Word for word, copy the line containing "Address**: Удаленный IP-адрес" and each line after it in the records below, ending with the last line.

══ Exercise data

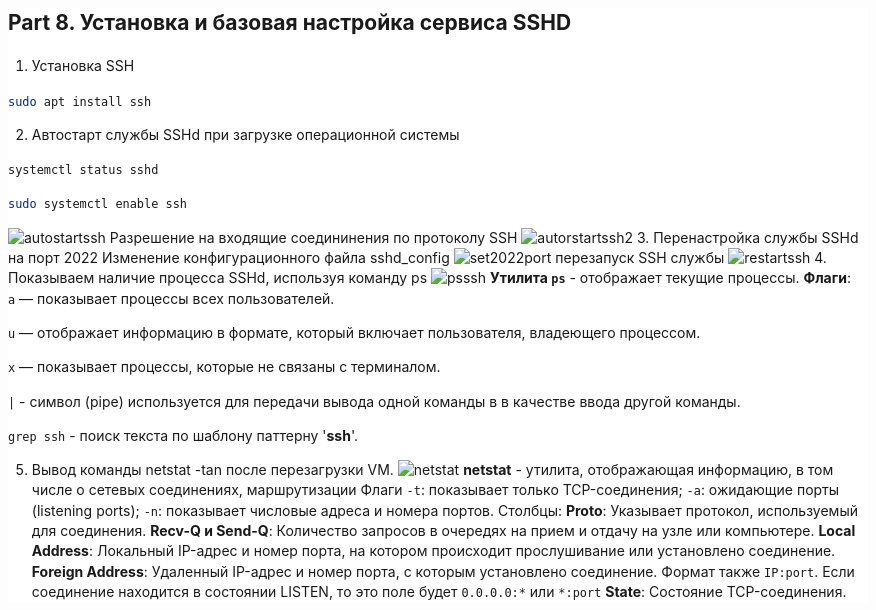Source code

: ## Part 8. Установка и базовая настройка сервиса SSHD

1. Установка SSH

```sh
sudo apt install ssh
```

2. Автостарт службы SSHd при загрузке операционной системы

```sh
systemctl status sshd
```

```sh
sudo systemctl enable ssh
```

![autostartssh](images/autostartssh.png)
Разрешение на входящие соедининения по протоколу SSH
![autorstartssh2](images/autorstartssh2.png)
3. Перенастройка службы SSHd на порт 2022
Изменение конфигурационного файла sshd_config
![set2022port](images/set2022port.png)
перезапуск SSH службы
![restartssh](images/restartssh.png)
4. Показываем наличие процесса SSHd, используя команду ps
![psssh](images/psssh.png)
**Утилита `ps`** - отображает текущие процессы. 
**Флаги**:
`a` — показывает процессы всех пользователей.

`u` — отображает информацию в формате, который включает пользователя, владеющего процессом.

`x` — показывает процессы, которые не связаны с терминалом.

`|` - символ (pipe) используется для передачи вывода одной команды в в качестве ввода другой команды.

`grep ssh` - поиск текста по шаблону паттерну '**ssh**'.

5. Вывод команды netstat -tan после перезагрузки VM.
   ![netstat](images/netstat.png)
   **netstat** - утилита, отображающая информацию, в том числе о сетевых соединениях, маршрутизации
   Флаги `-t`: показывает только TCP-соединения; `-a`: ожидающие порты (listening ports); `-n`: показывает числовые адреса и номера портов.
   Столбцы: **Proto**: Указывает протокол, используемый для соединения.
   **Recv-Q и Send-Q**: Количество запросов в очередях на прием и отдачу на узле или компьютере.
   **Local Address**: Локальный IP-адрес и номер порта, на котором происходит прослушивание или установлено соединение.
   **Foreign Address**: Удаленный IP-адрес и номер порта, с которым установлено соединение. Формат также `IP:port`. Если соединение находится в состоянии LISTEN, то это поле будет `0.0.0.0:*` или `*:port`
   **State**: Состояние TCP-соединения.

════

= Response to the task =
   **Foreign Address**: Удаленный IP-адрес и номер порта, с которым установлено соединение. Формат также `IP:port`. Если соединение находится в состоянии LISTEN, то это поле будет `0.0.0.0:*` или `*:port`
   **State**: Состояние TCP-соединения.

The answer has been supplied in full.